# Objective:
Return every text line from the entries below without changing anything, and leave the pictures out of your answer.

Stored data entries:
════

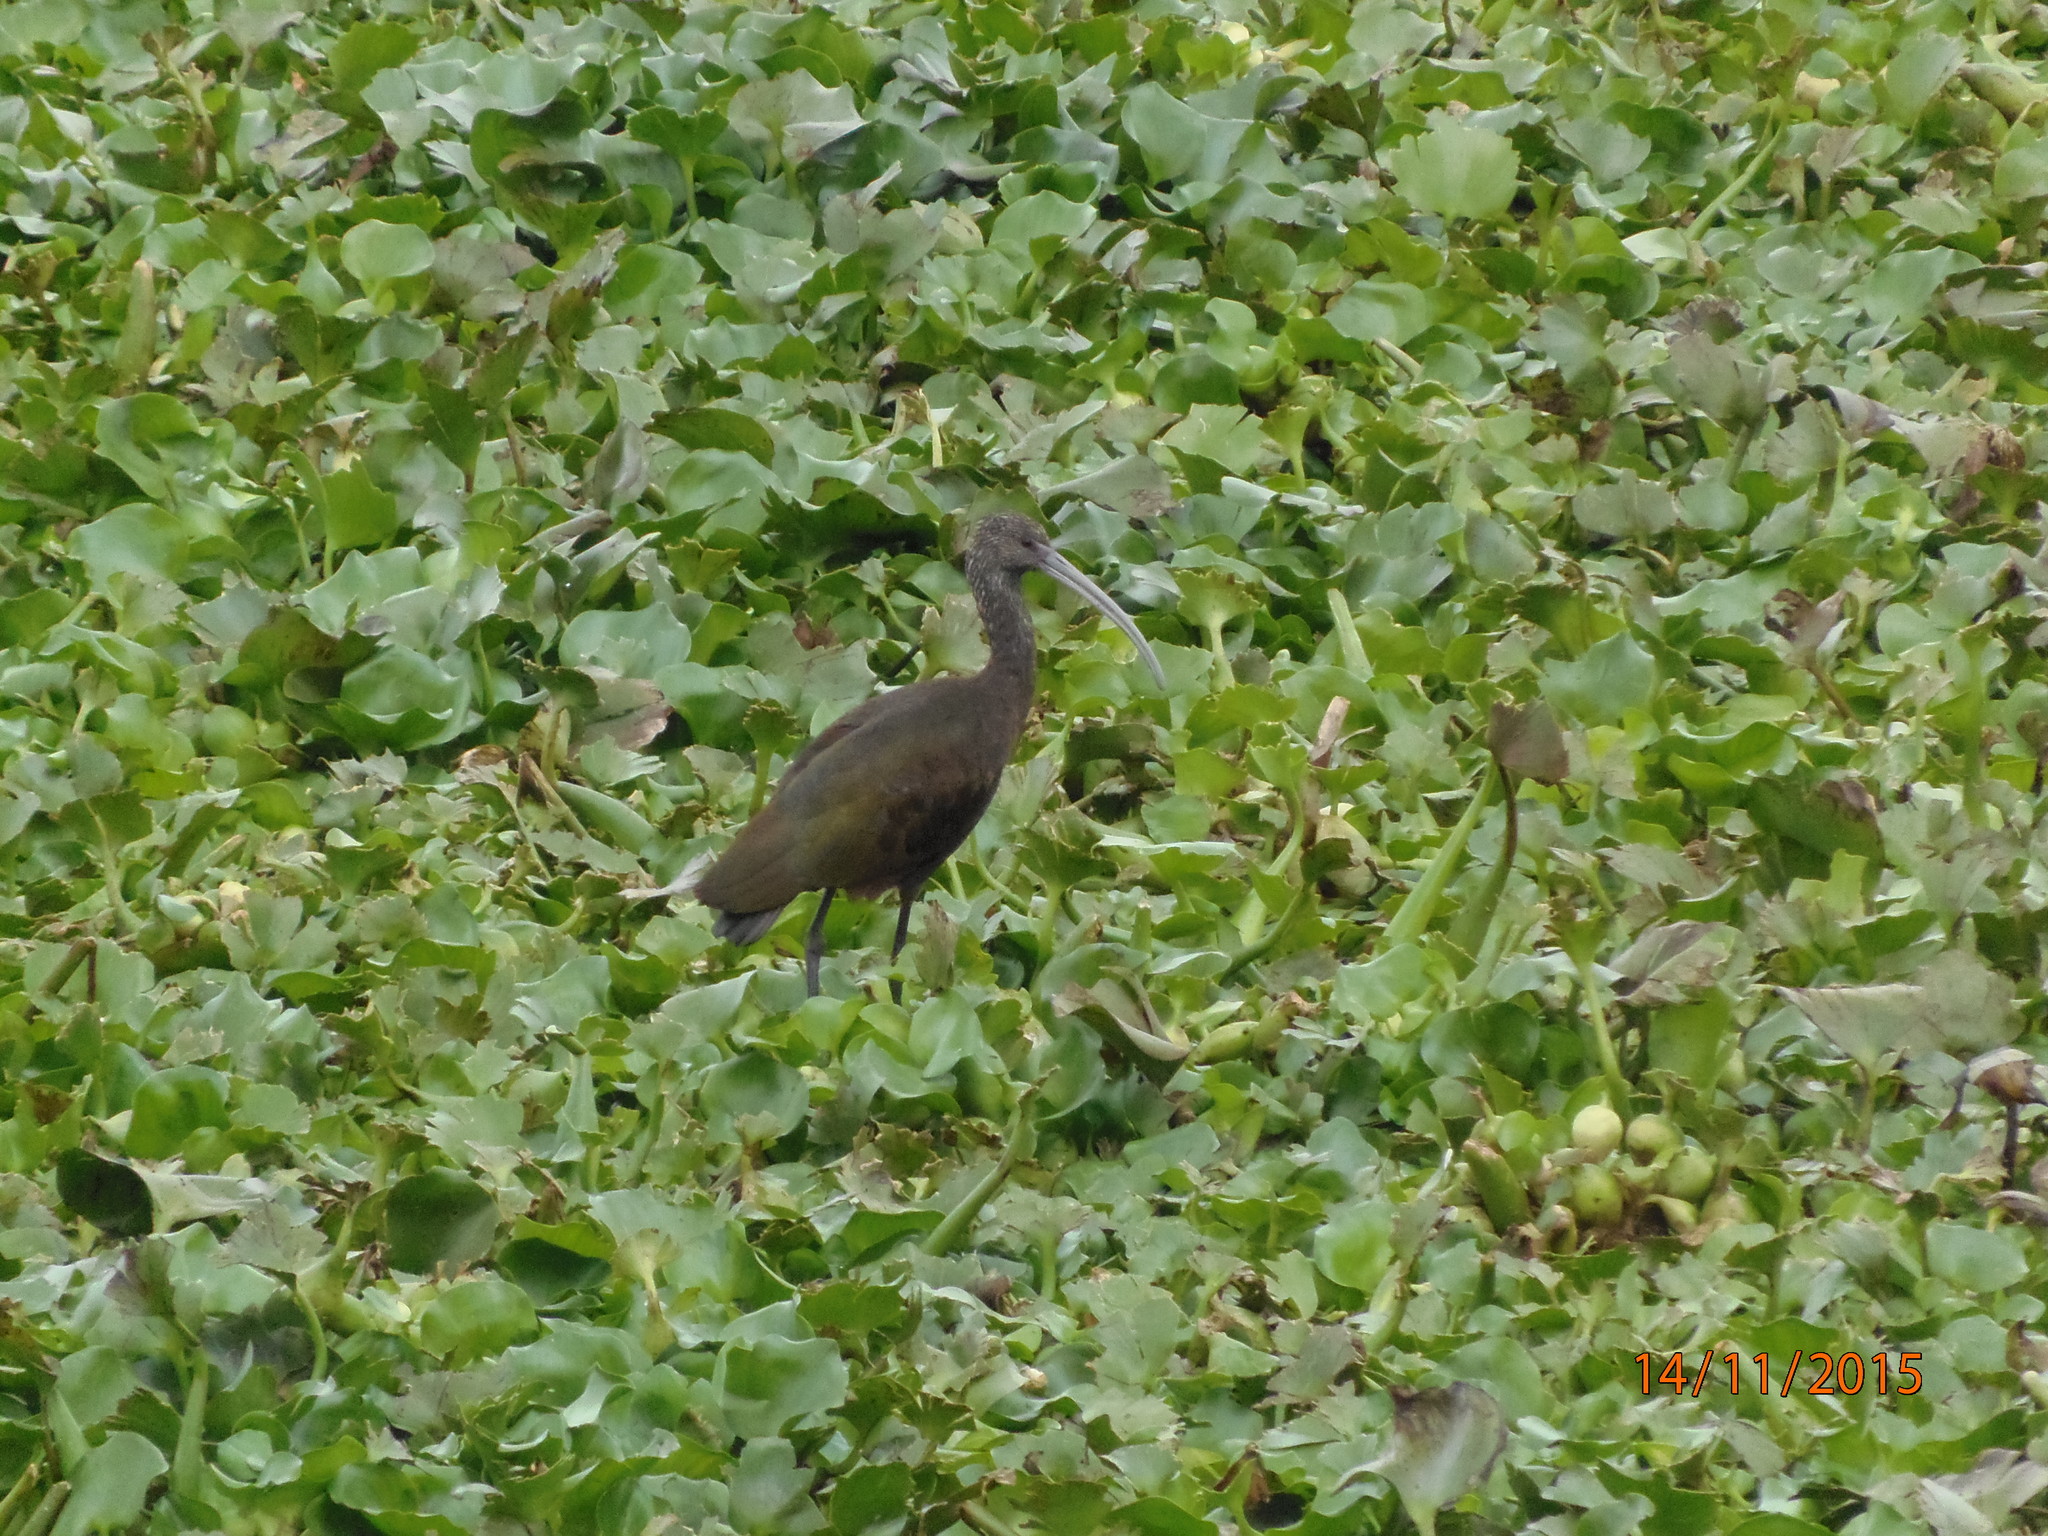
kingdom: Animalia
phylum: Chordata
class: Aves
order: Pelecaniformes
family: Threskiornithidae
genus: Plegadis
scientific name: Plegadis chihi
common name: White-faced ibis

════

# The answer:
kingdom: Animalia
phylum: Chordata
class: Aves
order: Pelecaniformes
family: Threskiornithidae
genus: Plegadis
scientific name: Plegadis chihi
common name: White-faced ibis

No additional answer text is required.